Estava à pensar que não somente os conceitos gerais são inadequados, mas, que até, mesmo, os ditos conceitos "concretos", nada mais são do que racionalizações da irracionalidade da existência espaço-temporal. Estou chegando à conclusão de que em vez de dizermos "eu tenho uma representação do real", deveríamos dizer "eu tenho uma representação que tende ao real".
Nosso contato com o real é sempre mediato, nunca imediato. Nossa representação mais próxima do "real" é somente um tangenciar o "real". Apreendemos nossa existência numa eterna temporalidade, de um modo sempre pontual. Enquanto sujeitos intelectuais, somos, então, como uma reta que tangencia o círculo da existência que gira mecanicamente no fluir do tempo-espaço. E dentro desta nova perspectiva (que em breve se tornará ultrapassada) os conceitos gerais são, então, afastamentos do ponto de tangência da realidade-existêncial.
Poderíamos, então, classificar os conceitos gerais de acordo com os vários graus de distanciamento da existência. Quanto mais distantes do ponto de encontro, mais elementos paradoxais, neles, são compreendidos.
Poderia resumir numa linguagem mais simples da seguinte maneira: Nunca conversamos com o Real, sempre ouvimos falar dele, rs! Ou seja, temos, fé no real! Poderiamos dizer, de outro modo, que somos como Tântalo no Tártaro, pois temos uma ardente fome pelo real. O mesmo encontra-se ao nosso alcance. Porém, ao tentar tocá-lo, o mesmo foge de nós, eternamente.
Por fim, esta própria postagem, tende a não ser mais meu pensamento à medida que o tempo for passando. Posso dizer que este pensamento tangenciou a "realidade" depreendida por mim. Nossos conceitos são como um ponteiro de um relógio, onde quem roda é o relógio, e o que fica fixo é o ponteiro, rs! Este ponteiro aponta para o ponto de encontro, entre nossa consciência e a "realidade"!

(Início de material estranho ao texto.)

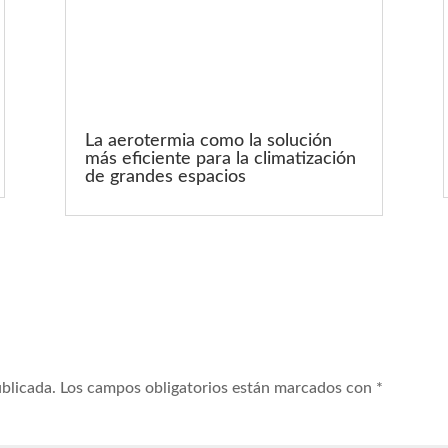
La aerotermia como la solución
más eficiente para la climatización
de grandes espacios
ublicada.
Los campos obligatorios están marcados con
*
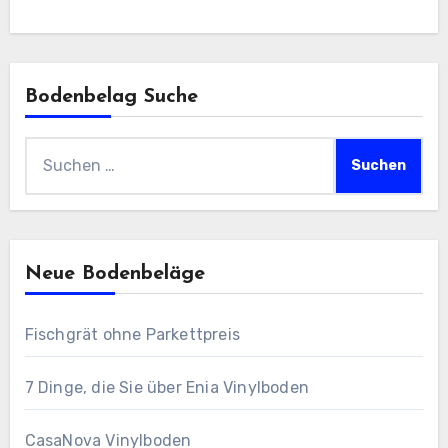
Bodenbelag Suche
Suchen
nach:
Neue Bodenbeläge
Fischgrät ohne Parkettpreis
7 Dinge, die Sie über Enia Vinylboden
CasaNova Vinylboden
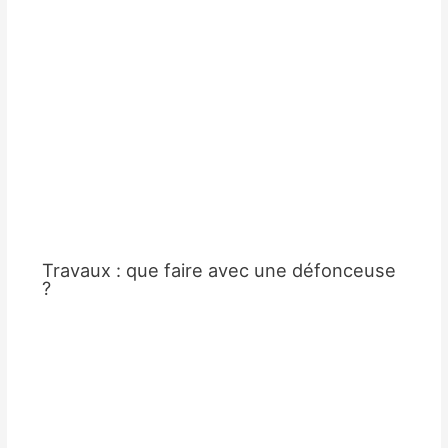
Travaux : que faire avec une défonceuse
?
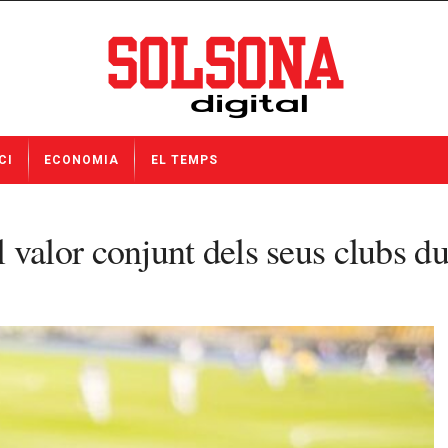
CI
ECONOMIA
EL TEMPS
alor conjunt dels seus clubs du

Profetas da Finidade e da Secularidade!

"Na pretensa dualidade,
Um profeta que emerge na face negativa da secularidade,
de modo algum, será distinto
do que emerge sob a face positiva da finita religiosidade.

Está preso sob as amarras dos lugares comuns
e nunca nos lugares incomuns apoiará!
Por isto, suas bases de apoio
são as mesmas bases da oposição,
porém, somente os seus ouvem a sua voz!
Os sem fé, de modo algum a perceberão!

Quanto à mensagem oracular,
é uma mensagem que tende a se tornar ídolo.
E como ídolo, mentes simples a ele convergirão,
para com devoção cega se consagrar!

Porém, um ídolo traz em si elementos temporais e espaciais!
Um ídolo longe está do Ser que não é ser.
Que ao contrário não se prende em definições e critérios humanos.
Nem se deixa prender no tempo e no espaço.

O ídolo é adorado nos céus,
reverenciado nos mares ou
temido nas regiões inferiores.
Todos à merce de Moira! Mãe de todos eles.

Quanto a mim ignoro os Oráculos dos Ídolos!
Pois, quem fala é o próprio ser finitizado!"

Johannes de Silentio, in Extremus de Ratione, in Esse, est finitu et infinitu, est temporale et aeternu, est existentia et essentia.